[Dataset excerpts]
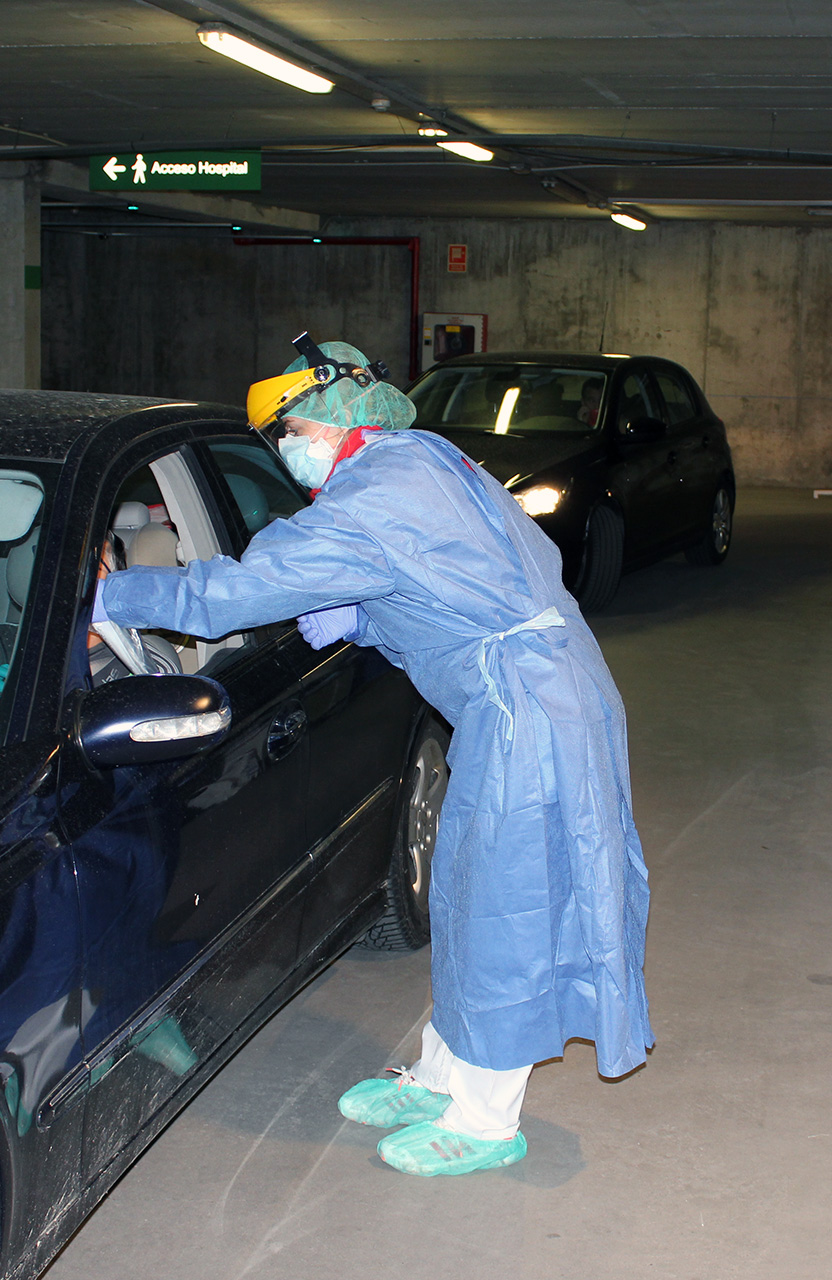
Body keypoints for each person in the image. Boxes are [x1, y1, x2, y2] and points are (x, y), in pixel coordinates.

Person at [94, 336, 653, 1177]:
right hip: (531, 692)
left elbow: (230, 593)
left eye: (290, 429)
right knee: (466, 894)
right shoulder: (417, 457)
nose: (289, 448)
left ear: (329, 417)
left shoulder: (370, 501)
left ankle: (487, 1121)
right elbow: (460, 576)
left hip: (533, 710)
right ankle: (441, 1075)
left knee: (509, 909)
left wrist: (109, 593)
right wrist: (372, 616)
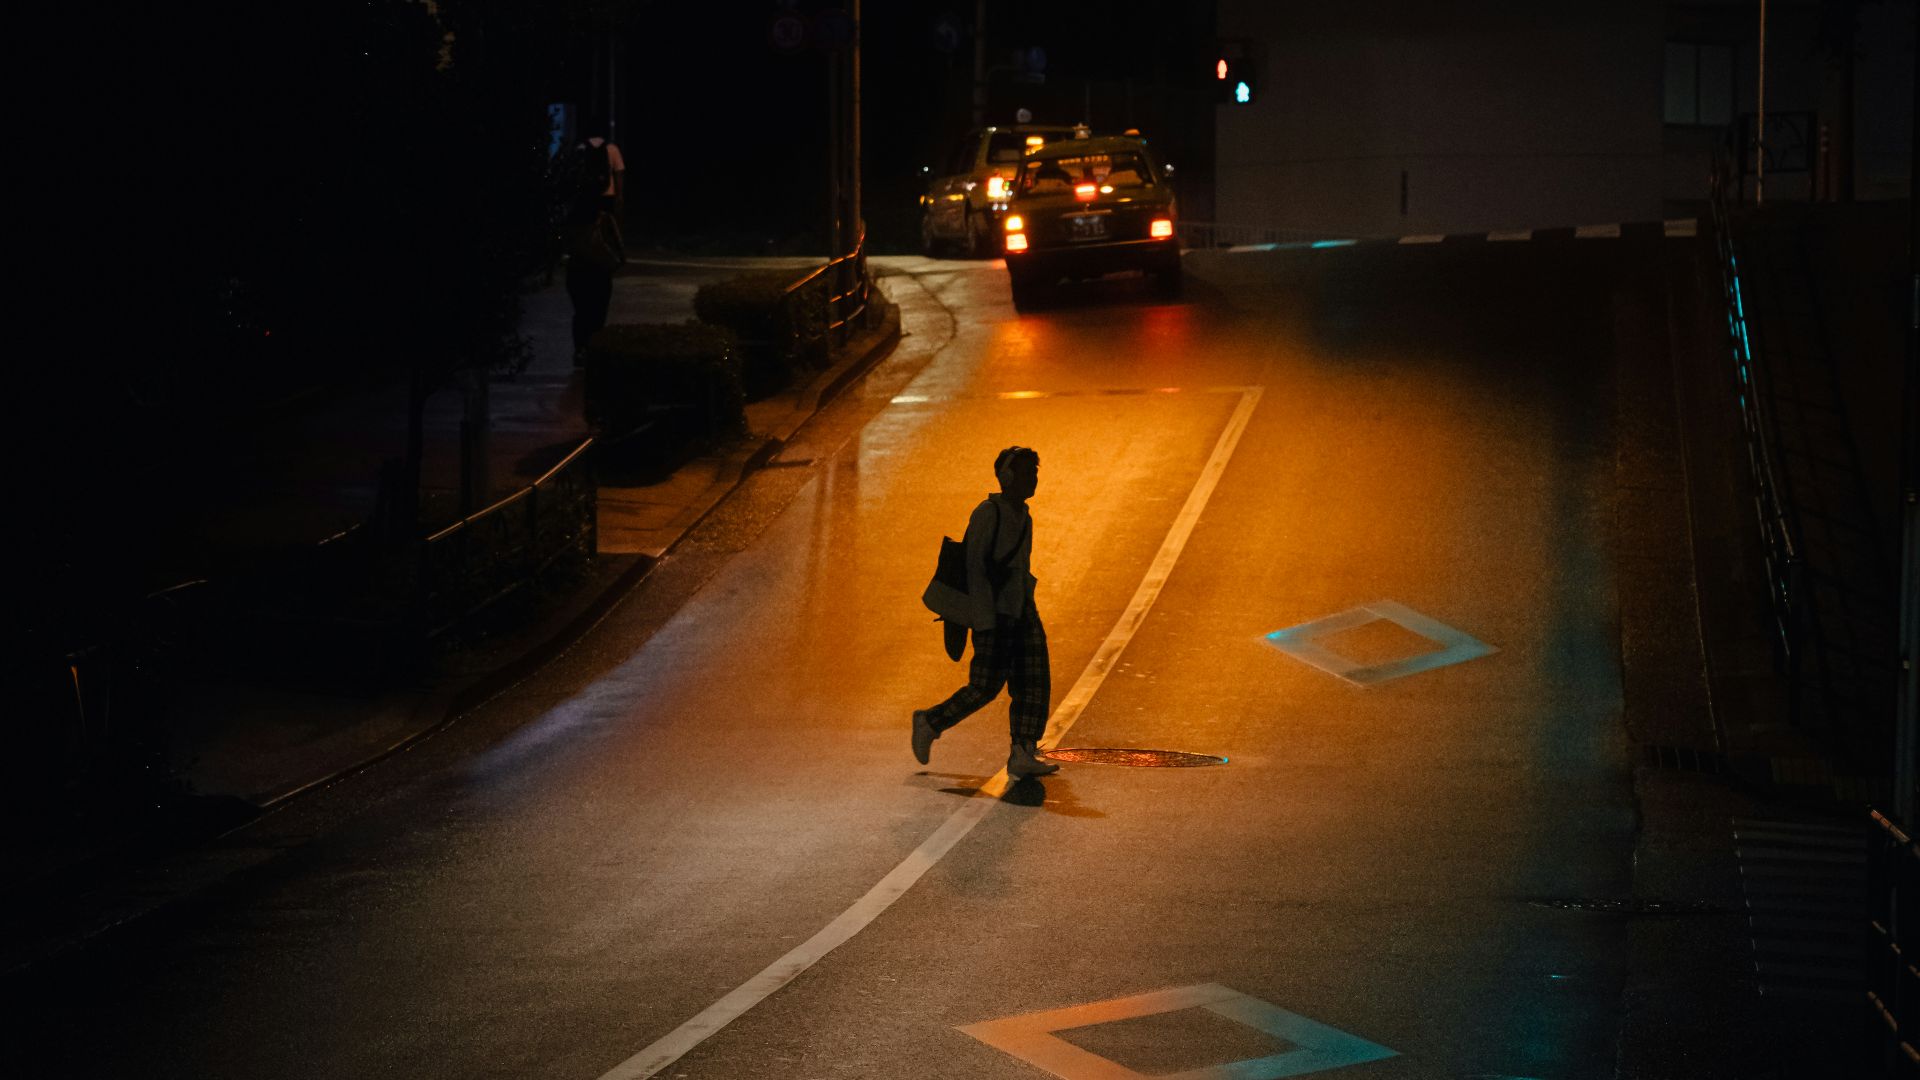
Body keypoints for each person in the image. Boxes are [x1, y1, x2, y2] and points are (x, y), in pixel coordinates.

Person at [912, 446, 1059, 779]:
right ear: (1006, 477)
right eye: (1026, 472)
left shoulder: (1024, 516)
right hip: (995, 614)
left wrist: (1026, 605)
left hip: (1021, 610)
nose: (1033, 479)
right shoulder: (988, 513)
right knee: (984, 686)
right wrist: (984, 621)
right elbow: (975, 568)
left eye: (1034, 473)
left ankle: (1023, 751)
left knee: (1034, 681)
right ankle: (930, 721)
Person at [563, 194, 623, 365]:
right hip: (599, 271)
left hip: (578, 270)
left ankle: (580, 350)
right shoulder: (605, 219)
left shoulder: (571, 220)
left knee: (582, 313)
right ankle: (593, 350)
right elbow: (618, 247)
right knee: (598, 314)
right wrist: (615, 260)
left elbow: (564, 244)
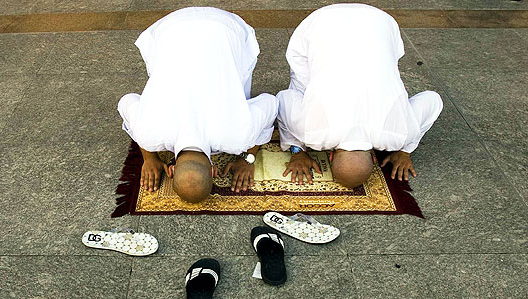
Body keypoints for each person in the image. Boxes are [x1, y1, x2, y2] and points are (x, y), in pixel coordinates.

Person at [118, 7, 278, 202]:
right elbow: (127, 101)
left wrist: (248, 158)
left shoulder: (237, 138)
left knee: (235, 75)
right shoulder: (148, 134)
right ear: (171, 170)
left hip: (226, 28)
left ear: (214, 171)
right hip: (171, 28)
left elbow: (271, 103)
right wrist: (149, 157)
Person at [277, 4, 443, 188]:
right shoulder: (312, 134)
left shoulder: (400, 136)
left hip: (379, 22)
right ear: (330, 156)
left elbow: (433, 100)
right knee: (302, 91)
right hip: (323, 22)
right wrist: (298, 150)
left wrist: (405, 150)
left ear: (373, 156)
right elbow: (284, 99)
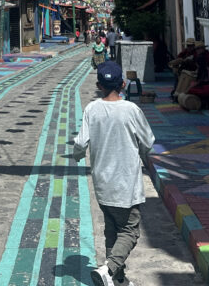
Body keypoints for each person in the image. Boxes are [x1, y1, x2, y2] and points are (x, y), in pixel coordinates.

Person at [73, 61, 155, 286]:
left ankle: (117, 279)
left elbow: (80, 143)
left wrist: (77, 155)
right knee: (130, 231)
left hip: (102, 183)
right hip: (126, 184)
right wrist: (140, 150)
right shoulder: (131, 110)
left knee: (112, 230)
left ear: (99, 85)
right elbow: (148, 141)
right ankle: (109, 270)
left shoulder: (91, 109)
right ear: (123, 83)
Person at [178, 40, 209, 111]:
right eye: (196, 49)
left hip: (207, 88)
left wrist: (189, 88)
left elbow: (202, 80)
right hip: (206, 85)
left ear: (202, 48)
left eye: (198, 49)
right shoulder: (201, 57)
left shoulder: (206, 59)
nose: (197, 51)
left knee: (190, 90)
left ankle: (198, 103)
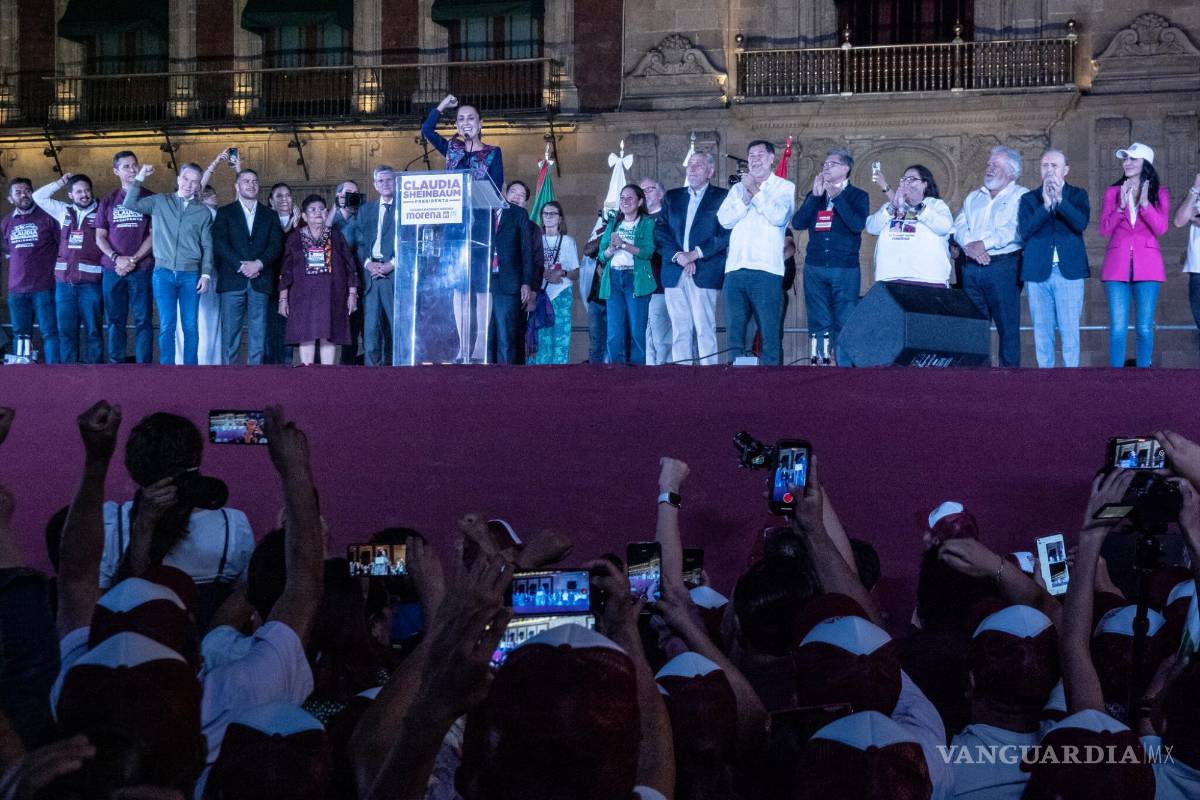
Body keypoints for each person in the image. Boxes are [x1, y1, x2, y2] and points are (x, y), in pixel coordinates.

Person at [122, 162, 215, 365]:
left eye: (195, 182)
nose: (190, 185)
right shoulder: (159, 201)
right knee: (167, 325)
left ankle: (190, 369)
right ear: (178, 180)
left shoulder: (203, 213)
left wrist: (206, 274)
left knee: (190, 326)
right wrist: (139, 178)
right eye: (186, 179)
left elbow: (208, 246)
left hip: (190, 274)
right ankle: (167, 370)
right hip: (162, 273)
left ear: (199, 186)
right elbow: (129, 204)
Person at [717, 140, 795, 366]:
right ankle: (737, 381)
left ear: (772, 159)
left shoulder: (784, 187)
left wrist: (754, 191)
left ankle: (771, 382)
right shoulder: (736, 189)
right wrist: (744, 197)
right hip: (735, 269)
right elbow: (724, 220)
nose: (754, 159)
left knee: (769, 332)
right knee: (735, 331)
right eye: (751, 155)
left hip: (767, 270)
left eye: (760, 154)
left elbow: (779, 216)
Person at [792, 147, 869, 365]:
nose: (825, 167)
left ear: (845, 168)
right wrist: (814, 198)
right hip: (815, 267)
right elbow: (798, 223)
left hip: (844, 268)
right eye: (824, 165)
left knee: (844, 321)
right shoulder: (816, 194)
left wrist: (838, 196)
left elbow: (856, 225)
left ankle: (843, 368)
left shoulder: (858, 195)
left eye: (831, 164)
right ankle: (821, 365)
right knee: (818, 320)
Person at [954, 146, 1029, 367]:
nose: (989, 168)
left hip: (1003, 267)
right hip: (970, 268)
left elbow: (1016, 229)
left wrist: (983, 244)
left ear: (1012, 172)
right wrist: (969, 244)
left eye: (995, 165)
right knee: (973, 328)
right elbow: (959, 224)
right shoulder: (973, 197)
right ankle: (977, 381)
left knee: (1007, 329)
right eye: (989, 164)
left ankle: (1009, 383)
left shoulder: (1022, 196)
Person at [1017, 149, 1091, 368]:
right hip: (1037, 272)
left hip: (1068, 271)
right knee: (1042, 332)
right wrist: (1046, 206)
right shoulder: (1029, 199)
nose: (1049, 170)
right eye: (1045, 166)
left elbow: (1080, 224)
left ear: (1065, 170)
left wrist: (1059, 200)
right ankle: (1045, 382)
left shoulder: (1078, 195)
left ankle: (1071, 382)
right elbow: (1025, 230)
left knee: (1070, 332)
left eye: (1054, 166)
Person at [1099, 143, 1170, 368]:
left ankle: (1143, 374)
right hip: (1116, 265)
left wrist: (1146, 204)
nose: (1126, 163)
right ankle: (1116, 376)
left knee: (1144, 327)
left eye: (1133, 159)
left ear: (1145, 164)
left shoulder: (1160, 193)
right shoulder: (1113, 191)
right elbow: (1104, 229)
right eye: (1125, 159)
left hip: (1148, 265)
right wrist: (1120, 208)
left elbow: (1161, 228)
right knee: (1118, 327)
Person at [656, 152, 729, 366]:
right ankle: (682, 378)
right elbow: (660, 230)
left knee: (705, 328)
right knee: (680, 329)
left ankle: (709, 379)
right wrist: (679, 256)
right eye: (690, 164)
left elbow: (725, 234)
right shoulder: (672, 196)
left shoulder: (722, 196)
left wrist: (695, 254)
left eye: (699, 165)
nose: (692, 168)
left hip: (704, 270)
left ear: (711, 171)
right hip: (675, 270)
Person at [213, 168, 285, 364]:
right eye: (246, 181)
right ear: (237, 186)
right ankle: (228, 378)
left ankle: (255, 378)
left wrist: (259, 264)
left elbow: (276, 244)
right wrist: (241, 266)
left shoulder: (270, 214)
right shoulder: (225, 212)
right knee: (230, 333)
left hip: (260, 280)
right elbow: (219, 243)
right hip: (232, 280)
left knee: (258, 334)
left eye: (254, 181)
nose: (251, 184)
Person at [278, 194, 360, 366]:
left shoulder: (336, 237)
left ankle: (327, 378)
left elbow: (350, 266)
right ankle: (307, 378)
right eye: (312, 210)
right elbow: (286, 270)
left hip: (332, 295)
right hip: (302, 297)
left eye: (322, 209)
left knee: (328, 335)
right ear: (304, 216)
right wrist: (283, 299)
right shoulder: (294, 238)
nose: (318, 213)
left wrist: (352, 294)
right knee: (305, 336)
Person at [32, 173, 104, 364]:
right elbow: (38, 197)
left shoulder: (102, 211)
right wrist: (61, 182)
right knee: (66, 333)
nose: (84, 195)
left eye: (87, 190)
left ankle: (96, 378)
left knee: (93, 332)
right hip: (64, 285)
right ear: (71, 195)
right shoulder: (63, 210)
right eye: (79, 191)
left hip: (91, 285)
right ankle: (68, 380)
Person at [95, 151, 155, 364]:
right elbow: (100, 236)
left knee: (143, 321)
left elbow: (153, 235)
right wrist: (116, 258)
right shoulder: (108, 200)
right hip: (113, 270)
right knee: (114, 320)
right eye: (127, 167)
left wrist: (133, 260)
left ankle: (143, 367)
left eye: (135, 165)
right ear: (116, 171)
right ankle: (115, 365)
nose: (132, 170)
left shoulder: (149, 197)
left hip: (142, 269)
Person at [342, 166, 397, 367]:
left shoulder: (406, 207)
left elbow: (411, 240)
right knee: (371, 327)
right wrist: (367, 264)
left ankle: (397, 369)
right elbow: (356, 241)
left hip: (394, 274)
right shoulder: (366, 210)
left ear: (396, 182)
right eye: (380, 181)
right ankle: (372, 372)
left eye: (389, 180)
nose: (385, 184)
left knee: (395, 326)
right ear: (374, 185)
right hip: (371, 274)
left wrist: (392, 264)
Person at [866, 164, 955, 286]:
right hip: (890, 278)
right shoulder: (892, 206)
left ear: (925, 184)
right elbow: (871, 228)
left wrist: (918, 204)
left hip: (928, 279)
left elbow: (944, 227)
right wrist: (893, 207)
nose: (907, 183)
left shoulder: (935, 205)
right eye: (904, 179)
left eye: (912, 179)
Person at [2, 178, 60, 363]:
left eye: (27, 190)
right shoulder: (6, 223)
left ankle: (55, 373)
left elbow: (62, 248)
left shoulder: (48, 217)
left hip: (44, 287)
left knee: (49, 332)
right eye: (18, 192)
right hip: (17, 290)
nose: (24, 195)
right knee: (21, 334)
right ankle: (23, 372)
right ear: (10, 198)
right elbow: (7, 252)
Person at [598, 183, 657, 365]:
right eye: (622, 198)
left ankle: (638, 372)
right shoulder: (614, 222)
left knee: (638, 330)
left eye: (630, 198)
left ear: (640, 201)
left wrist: (623, 244)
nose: (625, 201)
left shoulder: (647, 223)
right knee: (614, 331)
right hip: (614, 278)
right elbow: (601, 255)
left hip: (635, 279)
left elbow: (647, 252)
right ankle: (615, 370)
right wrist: (611, 249)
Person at [488, 182, 536, 364]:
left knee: (505, 337)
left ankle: (504, 382)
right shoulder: (484, 212)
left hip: (507, 283)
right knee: (485, 336)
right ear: (504, 191)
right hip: (483, 280)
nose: (516, 196)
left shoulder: (519, 214)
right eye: (513, 191)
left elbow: (526, 251)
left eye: (521, 194)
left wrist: (526, 282)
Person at [527, 201, 578, 364]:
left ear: (560, 218)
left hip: (561, 294)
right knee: (541, 338)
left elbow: (576, 273)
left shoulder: (568, 241)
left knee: (560, 337)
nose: (548, 217)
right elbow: (528, 266)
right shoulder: (535, 240)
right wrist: (542, 273)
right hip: (540, 294)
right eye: (545, 214)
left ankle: (560, 374)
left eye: (553, 214)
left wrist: (561, 273)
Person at [421, 94, 504, 190]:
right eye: (461, 119)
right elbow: (427, 129)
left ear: (480, 123)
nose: (465, 123)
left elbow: (497, 189)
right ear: (457, 125)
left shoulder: (493, 152)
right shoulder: (452, 149)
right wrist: (443, 105)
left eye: (471, 118)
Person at [329, 180, 363, 365]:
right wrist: (336, 207)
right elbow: (321, 237)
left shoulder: (363, 215)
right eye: (348, 192)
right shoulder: (331, 219)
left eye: (355, 192)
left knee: (367, 331)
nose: (352, 195)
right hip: (341, 285)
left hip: (366, 281)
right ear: (339, 195)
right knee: (345, 335)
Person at [266, 182, 300, 365]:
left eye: (287, 195)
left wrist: (296, 227)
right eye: (279, 195)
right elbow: (274, 249)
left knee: (289, 329)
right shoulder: (264, 221)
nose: (285, 198)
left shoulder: (302, 222)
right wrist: (289, 230)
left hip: (294, 286)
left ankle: (286, 366)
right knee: (270, 329)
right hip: (270, 284)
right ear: (271, 201)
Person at [639, 178, 672, 365]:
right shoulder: (637, 220)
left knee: (661, 338)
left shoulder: (667, 219)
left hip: (660, 285)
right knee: (645, 338)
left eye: (649, 189)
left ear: (661, 194)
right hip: (639, 287)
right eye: (640, 190)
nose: (644, 193)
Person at [1175, 172, 1200, 355]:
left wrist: (1194, 218)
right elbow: (1178, 221)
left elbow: (1189, 218)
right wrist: (1194, 190)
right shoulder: (1195, 194)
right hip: (1196, 270)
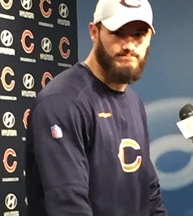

Your task> Each line between the one holding "left shoulder: (571, 220)" and the one holding "left hip: (226, 28)", inclusive, should be copied exactly as it appears above, and pictures should be omitted.

Exercise result>
left shoulder: (571, 220)
left knee: (582, 313)
right ankle: (593, 350)
right elbow: (618, 247)
right knee: (598, 314)
right wrist: (615, 260)
left elbow: (564, 244)
Body keypoints for each person in the image. Boxes are [x1, y1, x2, y2] and points are (x, y), in pixel coordinates.

Person at [118, 7, 278, 202]:
right elbow: (127, 101)
left wrist: (248, 158)
left shoulder: (237, 138)
left knee: (235, 75)
right shoulder: (148, 134)
right ear: (171, 170)
left hip: (226, 28)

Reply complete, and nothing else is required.